As a forensic technician Selena McKay-Davis is confronted daily with scenes where crimes were committed, and sometimes these scenes are violent or even gruesome. The stress of the position and the daily exposure to violence can make a long term career in this occupation very difficult. While there is research surrounding the trauma that sworn peace officers experience, little is known about the trauma experienced by civilian forensic technicians. During her graduate studies, Selena McKay-Davis identified this gap in knowledge.  Listen along as she discusses her graduate thesis topic covering the similarities and differences between the trauma experienced by officers and civilian forensic technicians

This episode of Just Science is funded by the National Institute of Justice’s Forensic Technology Center of Excellence [Award 2016-MU-BX-K110].
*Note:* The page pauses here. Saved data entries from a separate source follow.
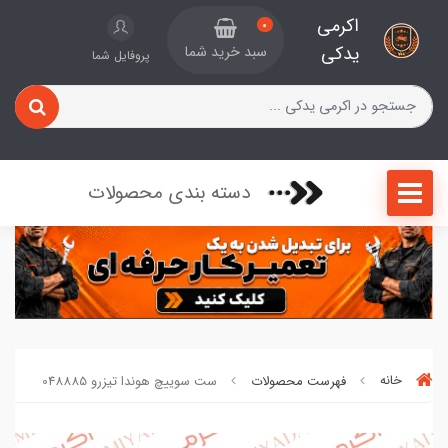
اکرمی
0
یدکی
سبد خرید شما
پروفایل شما
دسته بندی محصولات
خانه
فهرست محصولات
ست سوییچ هوندا تیزرو 048885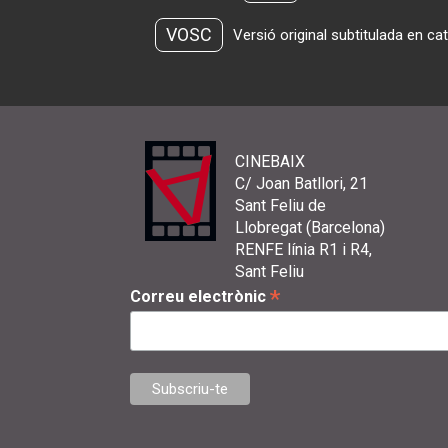
VOSC
Versió original subtitulada en ca
CINEBAIX
C/ Joan Batllori, 21
Sant Feliu de
Llobregat (Barcelona)
RENFE línia R1 i R4,
Sant Feliu
*
Correu electrònic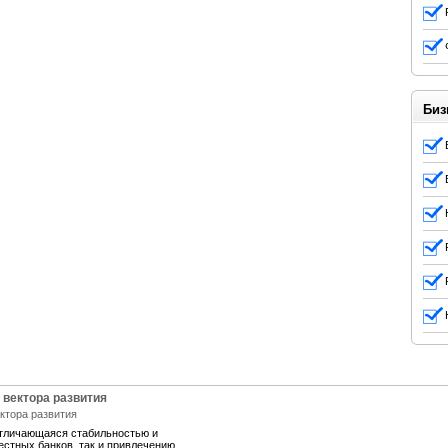
Биз
 вектора развития
отличающаяся стабильностью и
естных банков, так и привлечению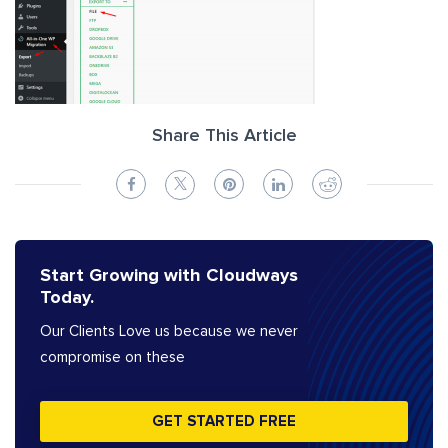
Share This Article
Start Growing with Cloudways
Today.
Our Clients Love us because we never
compromise on these
GET STARTED FREE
Listen to or download the episode here:


Guest Biography

Selena McKay-Davis has fifteen years of experience as a Forensic Specialist, and currently serves as the lead Senior Forensic Specialist at a medium sized California police department. Her duties require her to assist the investigation of all manner of crime scenes (from officer line of duty deaths to burglaries) through the provision of crime scene processing services, laboratory evidence analysis, court testimony, and basic latent print identification. Additionally, she operated for two years as a Coroner Technician at the Riverside County Sheriff's Department. She has experience teaching criminal justice, forensics and crime scene investigation related curriculum to two for-profit colleges, police department employees, and community members ranging in age from elementary school to senior citizens. She has earned a Bachelor of Arts Degree in Biology from California State University-San Bernardino and a Master's Degree in Forensic Sciences from National University.


The opinions, findings, and conclusions or recommendations expressed in this podcast episode are those of the presenter(s) and do not necessarily reflect those of the U.S. Department of Justice.